#  >  > Occult Discussion >  >  > Angels & Demons >  >  >  Need help with a demon from my dream

## Kuro Shiro Kamui

About 3 years ago I had this very vivid unusual dream. I remember running from something. I ducked into the bathroom of my home and shut the door. Then suddenly some black liquid looking stuff slipped under the door and slid towards me. Then it stopped and started to rise upwards. I felt a bit scared and dropped to the corner and turned my head away with my hands covering my face. Out of the corner of my eye I remember seeing some cloth flap around a bit. Curious, I decided to look up and see what had formed. Thats when I saw him. He was wrapped in a dark cloak with a hood that covered half his face. He looked down at me and I kept looking up at him. His face was pale white and very smooth, his lips kinda curled as if he were grinning but wasn't. Then he reached his hand down at me as if he wanted to grab me so I ducked my head and looked away. Just as I thought he would touch my head, I woke up. I don't know what this means or if it good or bad. I'd like some opinions plz.

----------


## Creeper

To me it sounds like a pretty stereotypical Death Archetype. The black cloak and shroud, white face, and feeling of dread. Was there a specific aspect of your waking life that was prevalent in your mind as these events were unfolding? Death Archetypes don't have to be taken as literal death, just impending, likely profound change, possibly something you're worried or even affraid of unfolding.

----------


## Kuro Shiro Kamui

> To me it sounds like a pretty stereotypical Death Archetype. The black cloak and shroud, white face, and feeling of dread. Was there a specific aspect of your waking life that was prevalent in your mind as these events were unfolding? Death Archetypes don't have to be taken as literal death, just impending, likely profound change, possibly something you're worried or even affraid of unfolding.

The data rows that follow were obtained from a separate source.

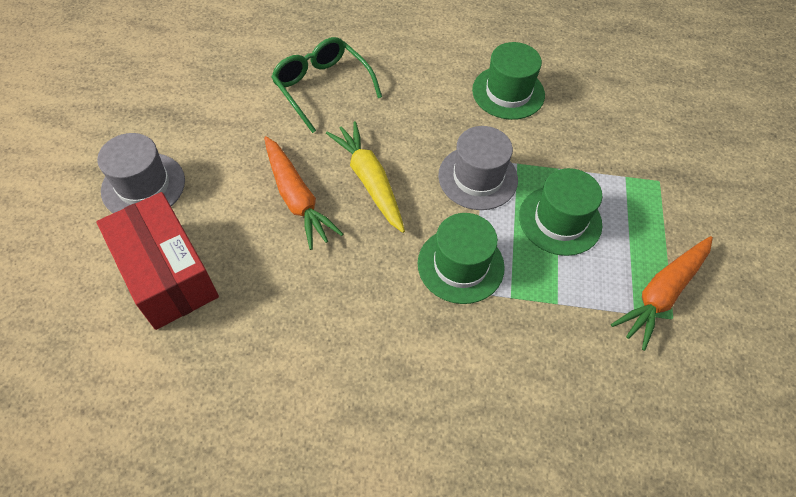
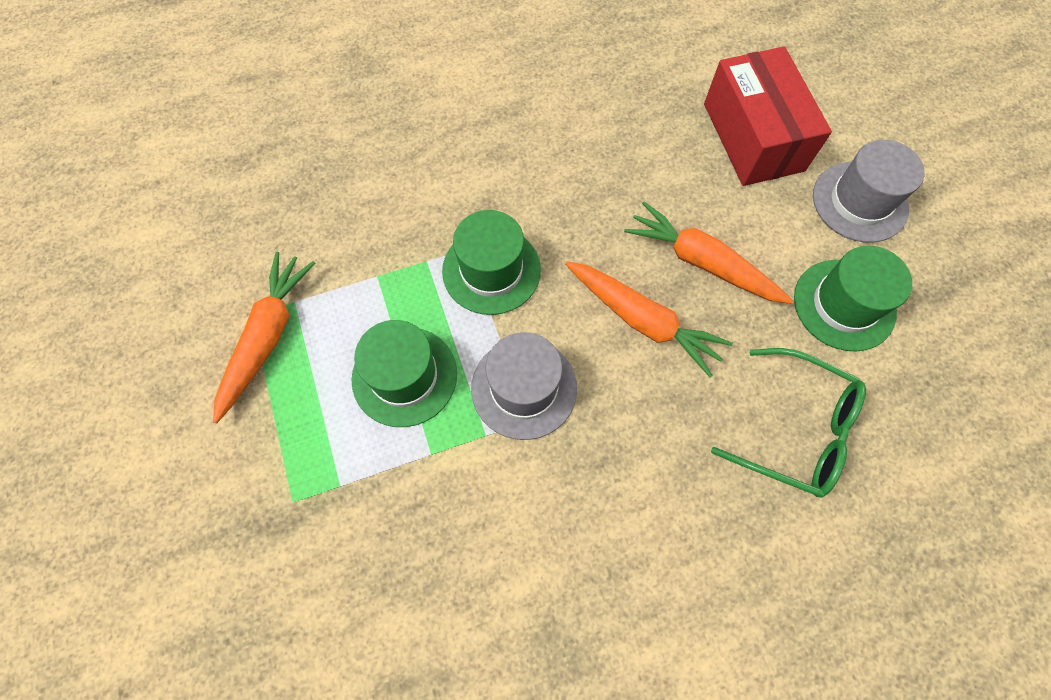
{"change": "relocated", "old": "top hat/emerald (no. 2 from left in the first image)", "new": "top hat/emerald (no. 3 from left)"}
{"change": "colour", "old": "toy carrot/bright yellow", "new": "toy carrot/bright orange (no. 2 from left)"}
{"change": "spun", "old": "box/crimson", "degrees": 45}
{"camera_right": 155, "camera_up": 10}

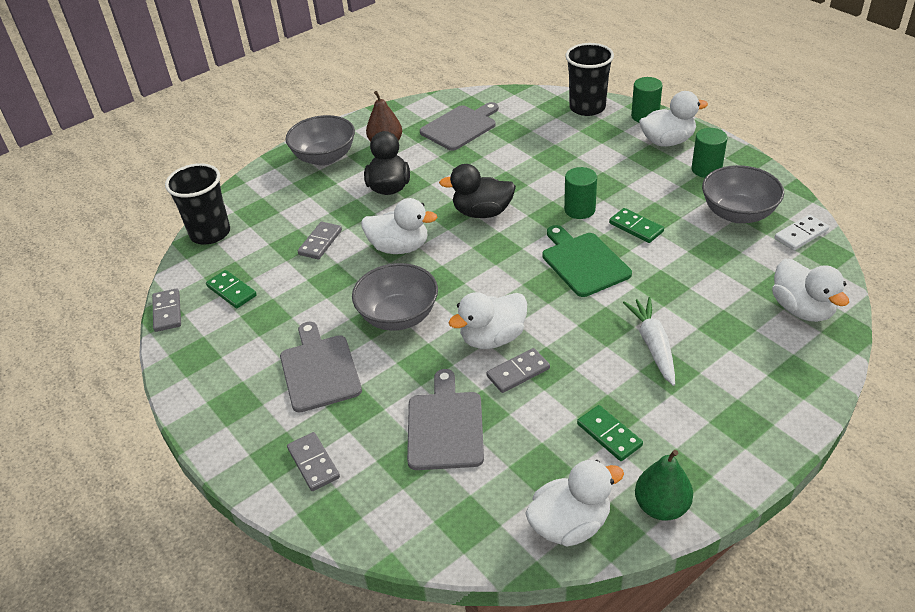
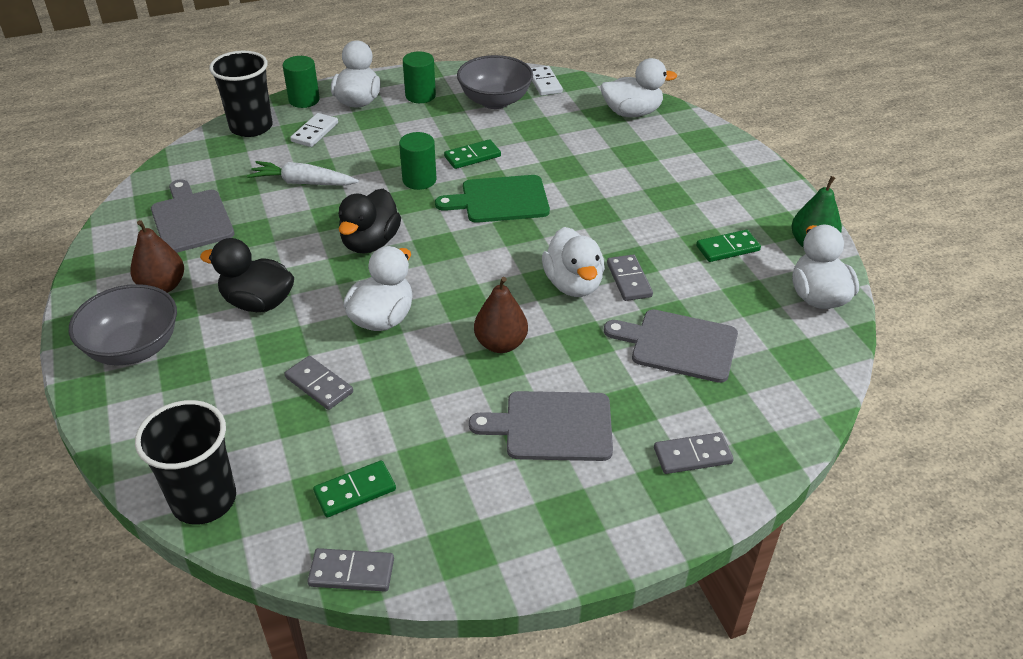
{"change": "appeared", "new": "domino piece/snow-white (no. 1 from left)"}
{"change": "relocated", "old": "toy carrot/snow-white"}
{"change": "exchanged", "old": "bowl/gray (no. 2 from left)", "new": "pear fruit/russet (no. 2 from left)"}
{"camera_right": -75, "camera_up": 0}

Well this was before the death of my grandmother, we knew there wasn't much time left. But I wasn't scared of him and I somehow had the feeling that whatever it was wanted to have my soul.

----------


## Achronn

dreams always must be continued in this realm,now search for clues that will enlight this for you,some important news are in for you that will arive,in a few days you will see a bird on your window,do not send it away if its a pigeon,let it fly away alone

----------


## Kuro Shiro Kamui

> dreams always must be continued in this realm,now search for clues that will enlight this for you,some important news are in for you that will arive,in a few days you will see a bird on your window,do not send it away if its a pigeon,let it fly away alone


We don't have pigeons here o.o

----------


## Kuro Shiro Kamui

> To me it sounds like a pretty stereotypical Death Archetype.


I know it sounds stereotypical and all but I never think of these things, and usually death is a skeleton right? This guy seemed different.

----------


## Light

They are within ourselves, so the answers also are within you.

----------


## devakxes

If you are attacked in your dreams, I suggest going and putting energy into something like a teddy bear or dream catcher with the intent to protect you from bad dreams and entities that mean you harm.

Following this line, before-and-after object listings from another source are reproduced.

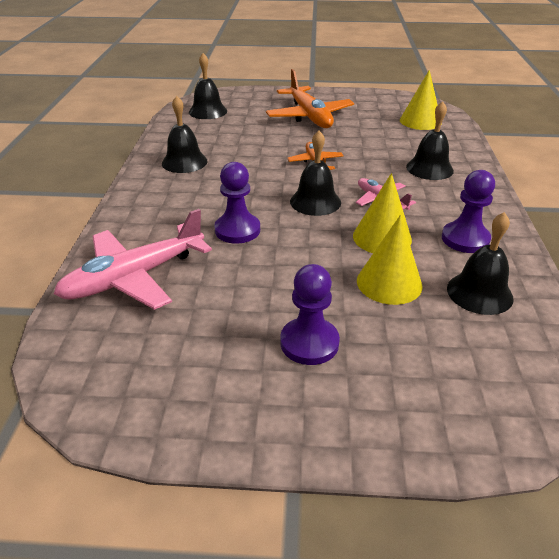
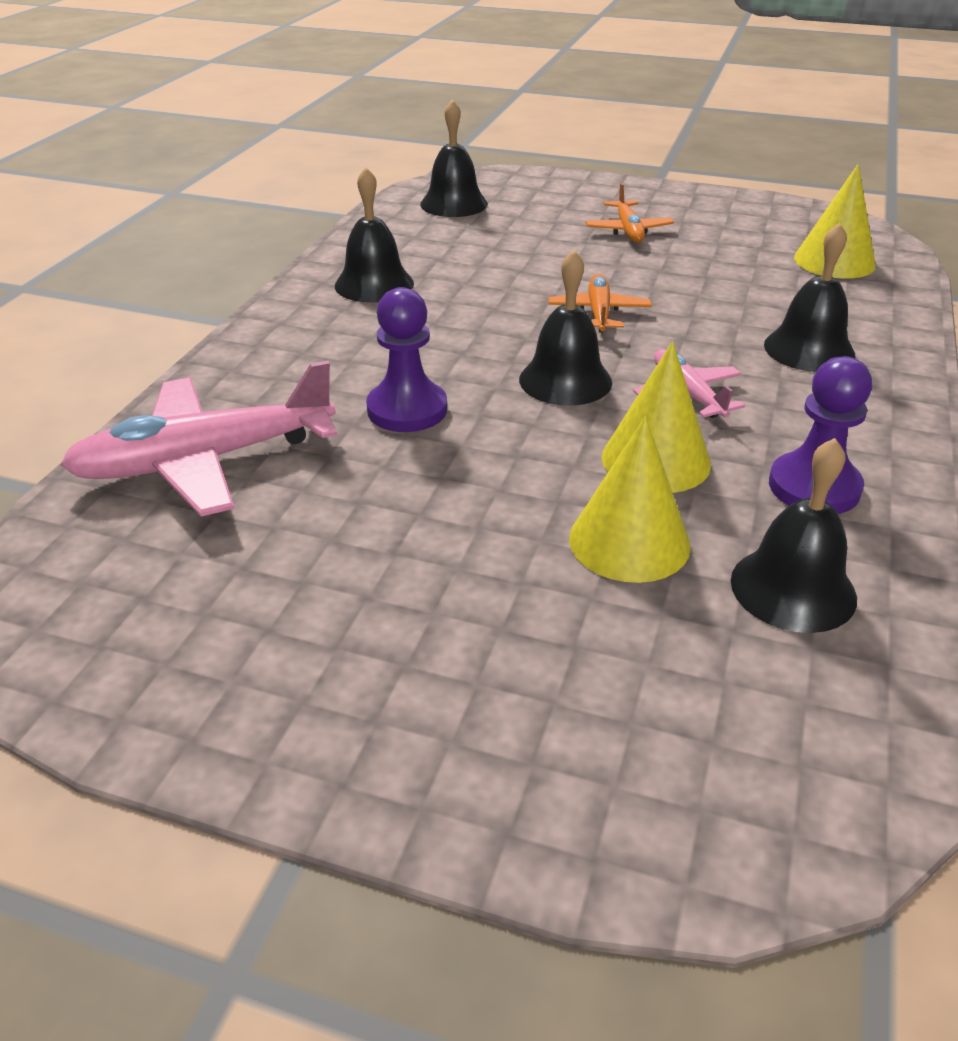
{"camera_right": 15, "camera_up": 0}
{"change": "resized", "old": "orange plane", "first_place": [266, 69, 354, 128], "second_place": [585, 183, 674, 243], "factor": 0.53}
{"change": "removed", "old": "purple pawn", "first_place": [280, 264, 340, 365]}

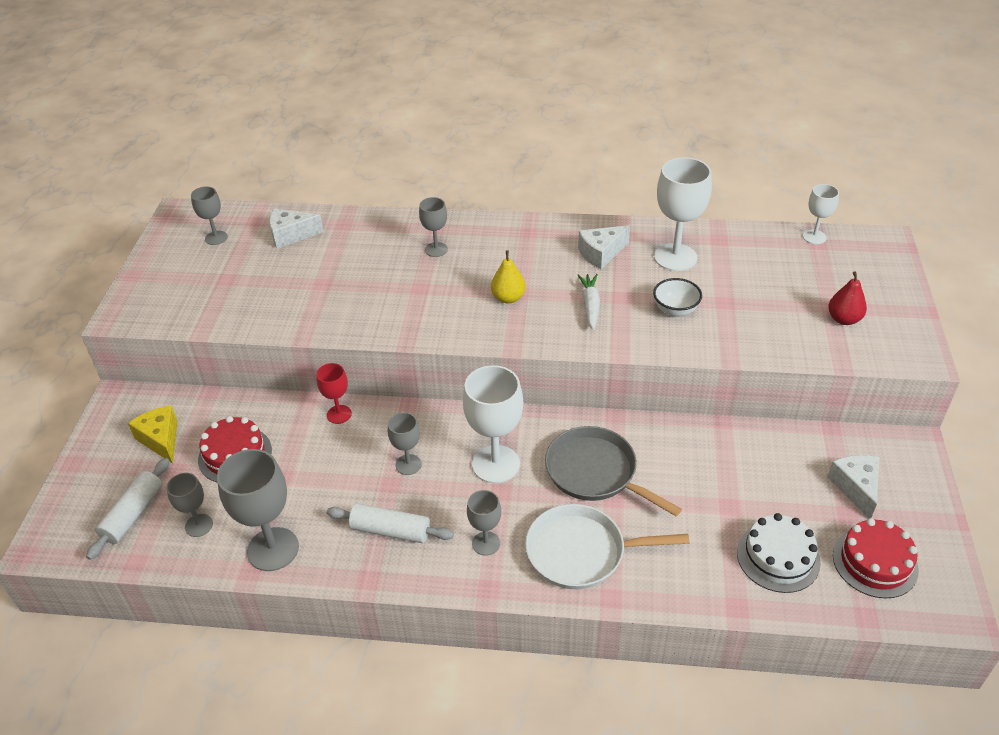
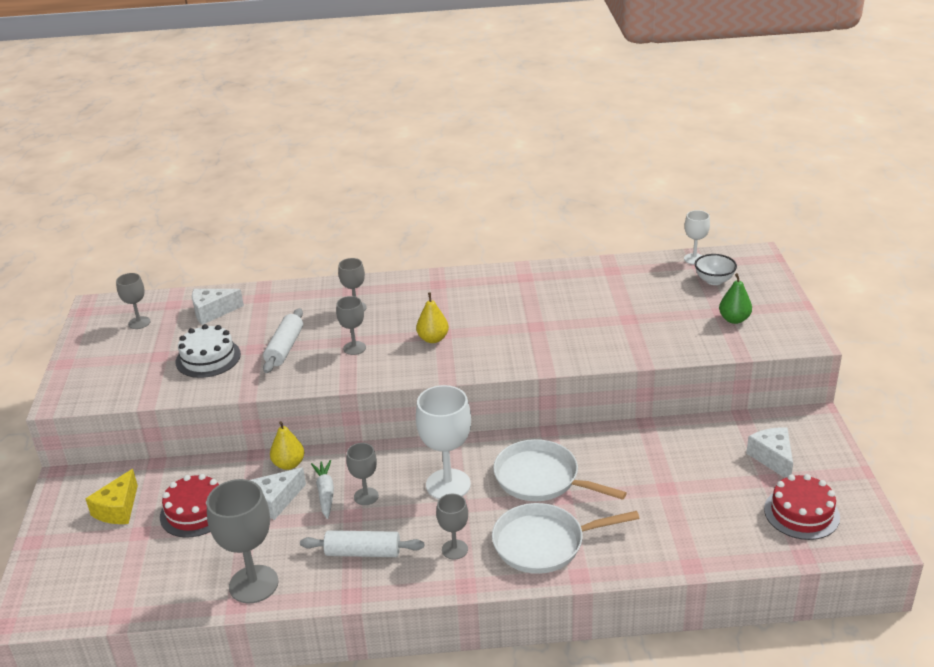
{"camera_right": -10, "camera_up": -10}
{"change": "removed", "old": "white goblet", "first_place": [654, 157, 712, 271]}
{"change": "moved", "old": "white cheese", "first_place": [578, 225, 630, 269], "second_place": [250, 467, 306, 520]}
{"change": "recoloured", "old": "red pear", "new": "green pear", "first_place": [828, 272, 867, 325], "second_place": [719, 273, 752, 324]}
{"change": "moved", "old": "white carrot", "first_place": [578, 274, 600, 330], "second_place": [311, 460, 334, 519]}
{"change": "moved", "old": "white bowl", "first_place": [653, 278, 702, 317], "second_place": [695, 254, 737, 285]}
{"change": "replaced", "old": "red goblet", "new": "yellow pear", "first_place": [316, 363, 352, 424], "second_place": [270, 421, 304, 470]}
{"change": "turned", "old": "yellow cheese", "first_place": [128, 405, 178, 464], "second_place": [85, 469, 138, 524], "degrees": -120}
{"change": "recoloured", "old": "grey pan", "new": "white pan", "first_place": [545, 426, 682, 516], "second_place": [493, 439, 627, 501]}
{"change": "moved", "old": "white rolling pin", "first_place": [86, 458, 169, 560], "second_place": [263, 308, 303, 373]}
{"change": "moved", "old": "grey goblet", "first_place": [166, 473, 213, 537], "second_place": [336, 296, 366, 355]}
{"change": "moved", "old": "white cake", "first_place": [737, 513, 821, 593], "second_place": [176, 324, 241, 378]}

However, Light and Iza are probably correct. Most things in dreams are just representations of characteristics of ourselves. Sometimes it is a dream of the future but normally by dwelling on such a dream, we end up making it come true.

----------


## Kuro Shiro Kamui

> If you are attacked in your dreams, I suggest going and putting energy into something like a teddy bear or dream catcher with the intent to protect you from bad dreams and entities that mean you harm.
> 
> However, Light and Iza are probably correct. Most things in dreams are just representations of characteristics of ourselves. Sometimes it is a dream of the future but normally by dwelling on such a dream, we end up making it come true.


The problem is not that I was scared or attacked. But more that I... fell in love with him and... I don't know what to do now.

----------


## Vman996

I say dont watch any more horror films before bed time...and stay off the cheese also!!!

----------


## Kuro Shiro Kamui

> I say dont watch any more horror films before bed time...and stay off the cheese also!!!


lmao. But he wasn't scary XD I wanted to cuddle him =o

----------